In fact, auto insurance companies want to know potential clients’ academic records because, for whatever reason, people who are more successful in school file fewer auto insurance claims. And from time to time, companies are discovering new ways — like gym membership offers — to build their base of consumers who rarely need insurance.
As “risky business” also appears, it took insurance companies some time to get to this point. In the late 17th century, Edmund Halley, better known for the comet that bears his name, used German census records to develop the first systematic method for pricing annuities, a type of insurance guaranteeing an annuity until death. However, it was not a viable system, precisely because Haley had not considered the opposite choice.
Secret knowledge
For all that insurance companies know about people in the age of big data, the industry still lacks everything. Research has shown that people who take out life insurance are more likely to die at a younger age. But it is not clear why, based on available health measures.
“We still don’t really know what people know, but life insurance companies can’t figure it out,” says Finkelstein.
As the authors explain in the book, negative selection leaves policymakers in a bind. Making health insurance the same price for everyone, even for those with notable problems, might seem fair and equitable. But the numbers may not fit insurers, as evidenced by the collapse of state-backed health insurance exchanges in New Jersey and New York that required all customers to charge the same rate.
“On the one hand it was more equitable, since no one was treated differently, but everyone was underinsured,” Finkelstein notes. “We need to understand those trade-offs and make more informed decisions.”
The Affordable Care Act is known to have addressed adverse selection by requiring everyone—even the healthy—to have health insurance, while providing subsidies for people to enroll. This approach has been the subject of much controversy, but it acknowledges the central tension of insurance.
“Sometimes even getting politics right isn’t about perfecting the world, but figuring out how to balance different kinds of problems,” says Finkelstein.

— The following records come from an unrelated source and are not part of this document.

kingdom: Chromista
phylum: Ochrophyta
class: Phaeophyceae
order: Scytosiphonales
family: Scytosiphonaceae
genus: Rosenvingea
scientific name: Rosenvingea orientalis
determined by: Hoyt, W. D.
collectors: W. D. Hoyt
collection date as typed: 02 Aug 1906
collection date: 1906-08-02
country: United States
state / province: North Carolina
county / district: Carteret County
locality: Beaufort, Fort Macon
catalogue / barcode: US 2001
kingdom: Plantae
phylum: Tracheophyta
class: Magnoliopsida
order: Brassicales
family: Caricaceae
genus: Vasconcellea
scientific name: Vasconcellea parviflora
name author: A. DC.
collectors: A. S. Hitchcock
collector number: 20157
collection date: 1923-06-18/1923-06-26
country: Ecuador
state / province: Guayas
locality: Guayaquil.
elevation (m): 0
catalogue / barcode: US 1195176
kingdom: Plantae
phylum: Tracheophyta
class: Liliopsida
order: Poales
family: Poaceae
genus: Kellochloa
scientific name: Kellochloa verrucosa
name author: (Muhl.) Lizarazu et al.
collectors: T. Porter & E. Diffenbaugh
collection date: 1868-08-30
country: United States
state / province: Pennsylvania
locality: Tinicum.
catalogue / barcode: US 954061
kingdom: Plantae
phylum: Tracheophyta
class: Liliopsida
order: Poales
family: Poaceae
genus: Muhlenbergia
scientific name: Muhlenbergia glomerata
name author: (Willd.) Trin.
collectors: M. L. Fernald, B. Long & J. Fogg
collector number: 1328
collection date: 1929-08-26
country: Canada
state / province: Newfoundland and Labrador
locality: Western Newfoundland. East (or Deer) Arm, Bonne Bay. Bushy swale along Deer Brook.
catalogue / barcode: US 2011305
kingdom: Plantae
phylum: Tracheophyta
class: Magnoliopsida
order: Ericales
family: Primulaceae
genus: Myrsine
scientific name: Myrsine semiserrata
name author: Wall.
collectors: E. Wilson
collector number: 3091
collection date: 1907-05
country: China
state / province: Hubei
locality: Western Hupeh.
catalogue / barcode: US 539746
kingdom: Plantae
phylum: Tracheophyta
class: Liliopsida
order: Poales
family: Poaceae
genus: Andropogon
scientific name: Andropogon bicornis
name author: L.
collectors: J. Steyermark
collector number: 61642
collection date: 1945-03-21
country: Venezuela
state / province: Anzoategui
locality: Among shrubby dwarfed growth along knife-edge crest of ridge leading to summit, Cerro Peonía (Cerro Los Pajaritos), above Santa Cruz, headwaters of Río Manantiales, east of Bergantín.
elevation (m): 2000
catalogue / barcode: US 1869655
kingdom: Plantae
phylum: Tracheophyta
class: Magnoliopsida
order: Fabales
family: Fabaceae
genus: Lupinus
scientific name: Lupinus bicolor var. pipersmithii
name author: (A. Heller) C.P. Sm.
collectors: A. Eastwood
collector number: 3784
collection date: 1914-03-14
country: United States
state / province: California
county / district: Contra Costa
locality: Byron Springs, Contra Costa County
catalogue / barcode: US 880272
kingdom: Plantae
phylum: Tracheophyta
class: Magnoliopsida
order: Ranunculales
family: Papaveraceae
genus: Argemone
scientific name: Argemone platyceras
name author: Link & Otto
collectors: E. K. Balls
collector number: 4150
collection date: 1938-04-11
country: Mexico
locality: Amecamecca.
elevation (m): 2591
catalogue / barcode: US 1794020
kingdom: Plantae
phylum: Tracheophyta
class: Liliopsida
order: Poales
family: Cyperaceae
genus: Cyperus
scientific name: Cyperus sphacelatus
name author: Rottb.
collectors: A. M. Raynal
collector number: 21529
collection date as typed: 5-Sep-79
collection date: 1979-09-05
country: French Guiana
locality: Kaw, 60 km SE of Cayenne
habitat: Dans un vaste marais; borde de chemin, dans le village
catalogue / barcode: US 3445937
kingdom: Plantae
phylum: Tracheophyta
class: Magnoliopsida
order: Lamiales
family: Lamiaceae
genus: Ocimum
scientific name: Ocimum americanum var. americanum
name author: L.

Experts praised Risky Business and its approach to explaining insurance markets. “The very human cat-and-mouse stories that move,” says Nobel Prize-winning economist Georg Akerlof, Ph.D. ’66.risky business’ Not just great fun; They also subtly reveal the foundations of a great deal of economics.”
For her part, Finkelstein hopes that the book will interest a broad audience of readers who, whether satisfied or disappointed with their insurance, will at least have the satisfaction of understanding why the entire industry exists in its current form and practices.
“We see our role in helping people understand the world around them a little better,” she says.